Segment Start: Extracted material
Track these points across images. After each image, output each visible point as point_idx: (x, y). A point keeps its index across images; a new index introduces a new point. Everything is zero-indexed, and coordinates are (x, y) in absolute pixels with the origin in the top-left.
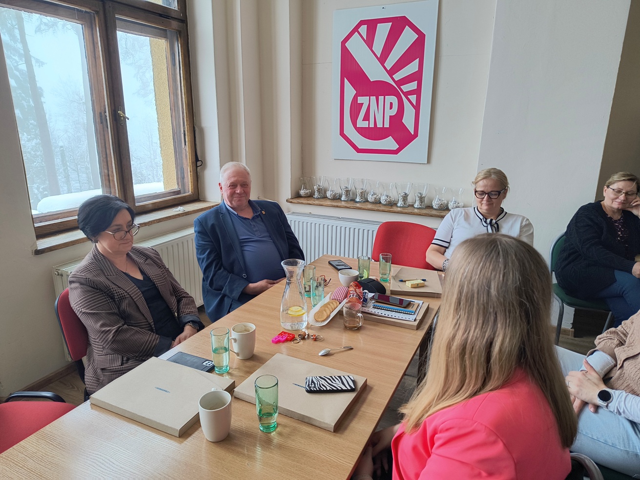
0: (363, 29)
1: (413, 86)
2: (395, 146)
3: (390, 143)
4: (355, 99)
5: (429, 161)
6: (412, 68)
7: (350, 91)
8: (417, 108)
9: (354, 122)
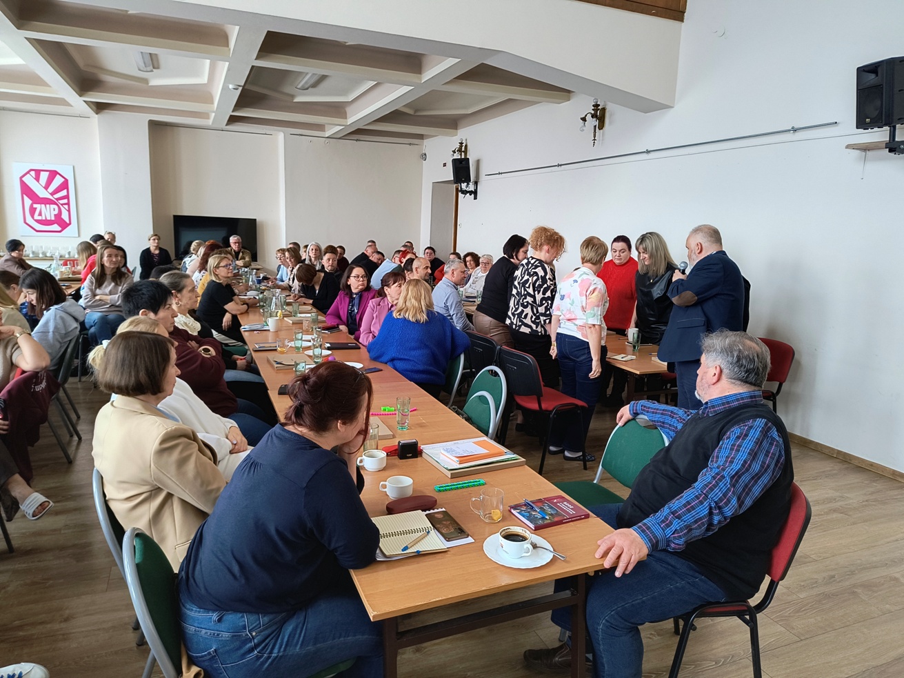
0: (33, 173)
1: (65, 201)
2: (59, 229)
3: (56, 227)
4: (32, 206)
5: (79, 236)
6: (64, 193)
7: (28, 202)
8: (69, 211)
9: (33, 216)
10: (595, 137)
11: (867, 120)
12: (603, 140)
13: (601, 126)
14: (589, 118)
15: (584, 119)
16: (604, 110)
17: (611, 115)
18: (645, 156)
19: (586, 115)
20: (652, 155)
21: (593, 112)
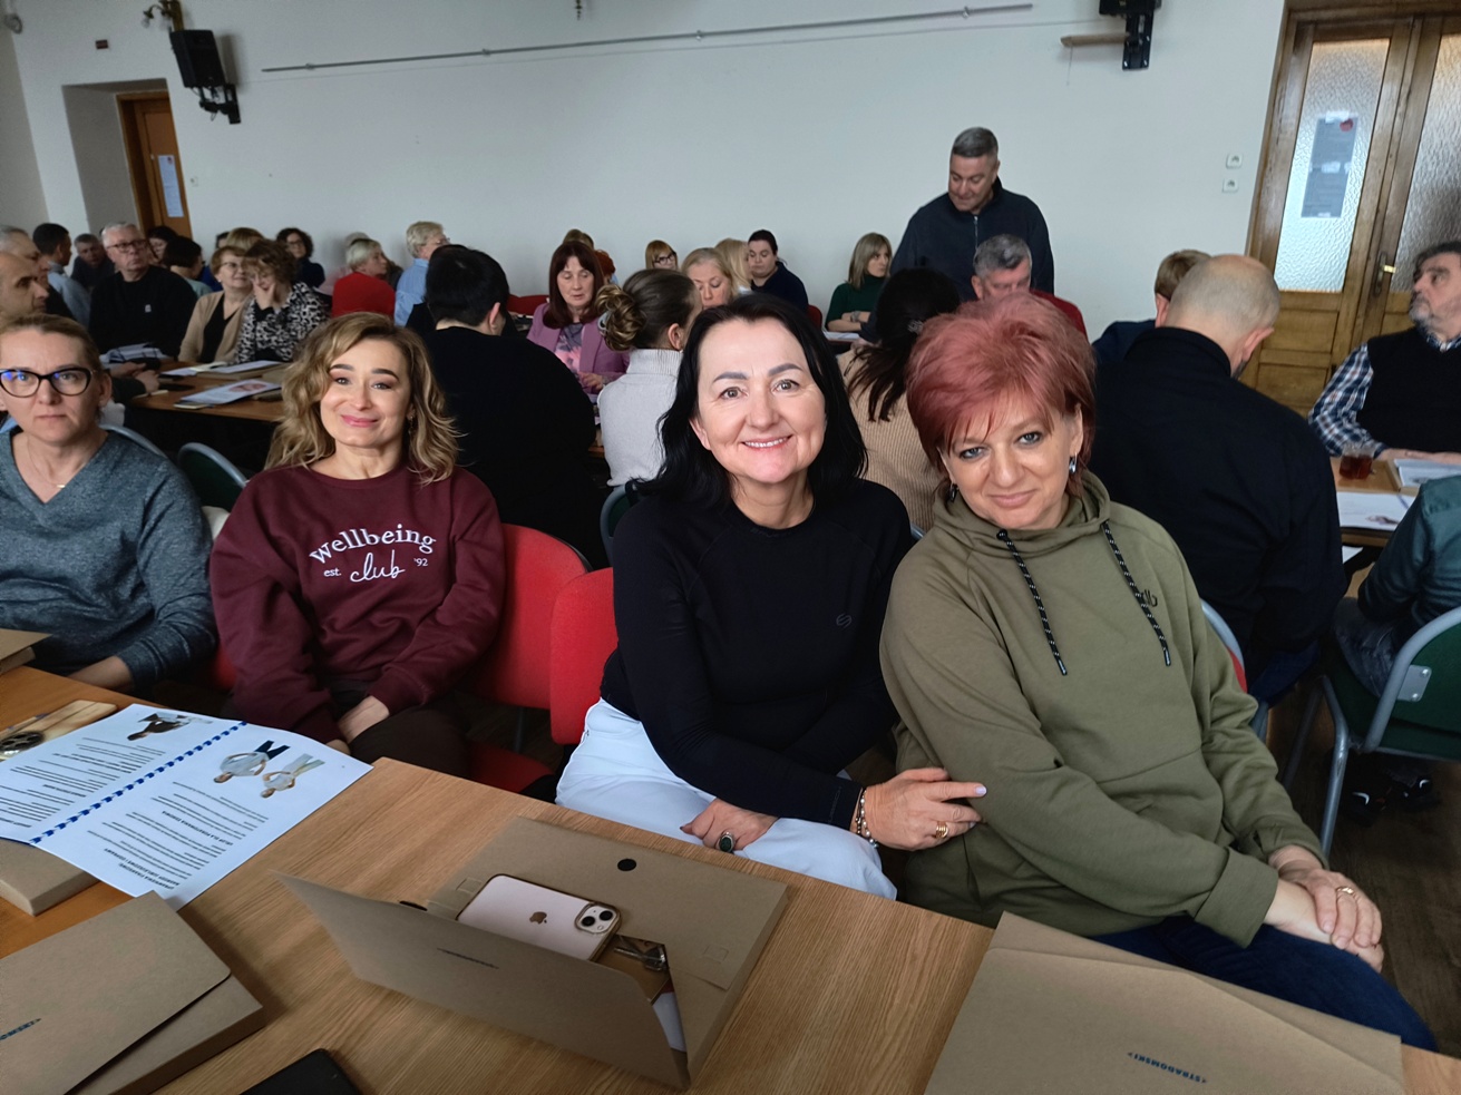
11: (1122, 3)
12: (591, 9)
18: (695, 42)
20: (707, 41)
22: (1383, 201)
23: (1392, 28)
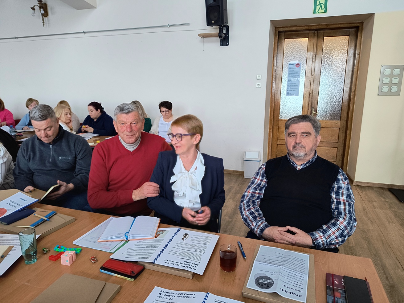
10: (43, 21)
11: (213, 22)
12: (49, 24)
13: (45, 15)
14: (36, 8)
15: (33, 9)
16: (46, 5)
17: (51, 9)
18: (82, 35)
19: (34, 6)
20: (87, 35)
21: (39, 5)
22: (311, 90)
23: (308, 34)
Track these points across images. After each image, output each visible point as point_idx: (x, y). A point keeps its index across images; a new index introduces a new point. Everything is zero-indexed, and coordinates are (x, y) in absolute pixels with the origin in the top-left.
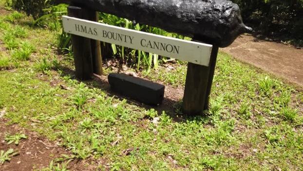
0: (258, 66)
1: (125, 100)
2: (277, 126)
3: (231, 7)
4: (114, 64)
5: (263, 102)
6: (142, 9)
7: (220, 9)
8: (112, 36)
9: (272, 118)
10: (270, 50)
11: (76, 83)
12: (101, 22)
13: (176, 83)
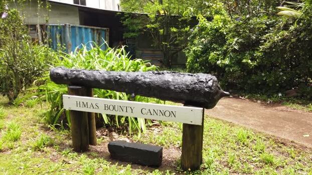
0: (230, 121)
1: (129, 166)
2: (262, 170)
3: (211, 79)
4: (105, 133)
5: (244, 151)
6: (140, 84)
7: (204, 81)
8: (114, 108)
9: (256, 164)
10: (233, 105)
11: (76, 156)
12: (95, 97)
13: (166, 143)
Segment End: Extracted material
▸ **What you will do**
Copy out the data verbatim, with no pictures.

▸ **Reply**
Track these points across images. After each image, output each visible point as point_idx: (x, y). A point keeps its index across images; a new index introduces a new point. Everything is zero-indexed, and coordinates are (x, y) in absolute pixels with the origin in the top-left.
0: (363, 29)
1: (413, 86)
2: (395, 146)
3: (390, 143)
4: (355, 99)
5: (429, 161)
6: (412, 68)
7: (350, 91)
8: (417, 108)
9: (354, 122)
0: (33, 173)
1: (65, 201)
2: (59, 229)
3: (56, 227)
4: (32, 206)
5: (79, 236)
6: (64, 193)
7: (28, 202)
8: (69, 211)
9: (33, 216)
10: (595, 137)
11: (867, 120)
12: (603, 140)
13: (601, 126)
14: (589, 118)
15: (584, 119)
16: (604, 110)
17: (611, 115)
18: (645, 156)
19: (586, 115)
20: (652, 155)
21: (593, 112)
11: (1122, 3)
12: (591, 9)
18: (695, 42)
20: (707, 41)
22: (1383, 201)
23: (1392, 28)
10: (43, 21)
11: (213, 22)
12: (49, 24)
13: (45, 15)
14: (36, 8)
15: (33, 9)
16: (46, 5)
17: (51, 9)
18: (82, 35)
19: (34, 6)
20: (87, 35)
21: (39, 5)
22: (311, 90)
23: (308, 34)
Track these points across images. After each image, output each visible point as point_idx: (x, y). A point keeps its index across images; a new index introduces a new point. Everything is zero-indexed, and coordinates are (x, y) in absolute pixels with the origin in the top-left.
0: (258, 66)
1: (125, 100)
2: (277, 126)
3: (231, 7)
4: (114, 64)
5: (263, 102)
6: (142, 9)
7: (220, 9)
8: (112, 36)
9: (272, 118)
10: (270, 50)
11: (76, 83)
12: (101, 22)
13: (176, 83)
0: (230, 121)
1: (129, 166)
2: (262, 170)
3: (211, 79)
4: (105, 133)
5: (244, 151)
6: (140, 84)
7: (204, 81)
8: (114, 108)
9: (256, 164)
10: (233, 105)
11: (76, 156)
12: (95, 97)
13: (166, 143)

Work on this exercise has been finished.